**Required work**
Output the data word for word. Begin at its first line and end at the line with "image of human".

**Recorded information**
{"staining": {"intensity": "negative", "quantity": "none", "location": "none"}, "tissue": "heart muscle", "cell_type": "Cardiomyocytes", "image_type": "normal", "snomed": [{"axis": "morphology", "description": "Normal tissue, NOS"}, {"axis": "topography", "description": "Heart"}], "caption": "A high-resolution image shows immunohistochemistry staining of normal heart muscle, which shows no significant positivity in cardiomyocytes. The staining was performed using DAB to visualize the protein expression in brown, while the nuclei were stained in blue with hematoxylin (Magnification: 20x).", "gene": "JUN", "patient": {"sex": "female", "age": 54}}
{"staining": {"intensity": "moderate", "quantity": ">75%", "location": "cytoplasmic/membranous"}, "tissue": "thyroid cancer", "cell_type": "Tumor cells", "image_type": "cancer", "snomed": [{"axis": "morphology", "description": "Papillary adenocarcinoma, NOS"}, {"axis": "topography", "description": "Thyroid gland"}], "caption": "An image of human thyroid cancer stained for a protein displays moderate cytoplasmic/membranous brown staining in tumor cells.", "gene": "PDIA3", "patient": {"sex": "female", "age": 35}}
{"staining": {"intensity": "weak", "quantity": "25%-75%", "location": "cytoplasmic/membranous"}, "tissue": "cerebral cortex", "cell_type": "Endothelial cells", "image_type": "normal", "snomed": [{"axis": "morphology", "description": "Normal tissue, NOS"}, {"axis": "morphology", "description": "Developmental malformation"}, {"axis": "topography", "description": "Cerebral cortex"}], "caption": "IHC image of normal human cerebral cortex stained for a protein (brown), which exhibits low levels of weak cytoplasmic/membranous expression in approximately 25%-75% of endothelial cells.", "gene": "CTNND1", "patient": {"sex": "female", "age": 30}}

**Reply**
{"staining": {"intensity": "negative", "quantity": "none", "location": "none"}, "tissue": "heart muscle", "cell_type": "Cardiomyocytes", "image_type": "normal", "snomed": [{"axis": "morphology", "description": "Normal tissue, NOS"}, {"axis": "topography", "description": "Heart"}], "caption": "A high-resolution image shows immunohistochemistry staining of normal heart muscle, which shows no significant positivity in cardiomyocytes. The staining was performed using DAB to visualize the protein expression in brown, while the nuclei were stained in blue with hematoxylin (Magnification: 20x).", "gene": "JUN", "patient": {"sex": "female", "age": 54}}
{"staining": {"intensity": "moderate", "quantity": ">75%", "location": "cytoplasmic/membranous"}, "tissue": "thyroid cancer", "cell_type": "Tumor cells", "image_type": "cancer", "snomed": [{"axis": "morphology", "description": "Papillary adenocarcinoma, NOS"}, {"axis": "topography", "description": "Thyroid gland"}], "caption": "An image of human thyroid cancer stained for a protein displays moderate cytoplasmic/membranous brown staining in tumor cells.", "gene": "PDIA3", "patient": {"sex": "female", "age": 35}}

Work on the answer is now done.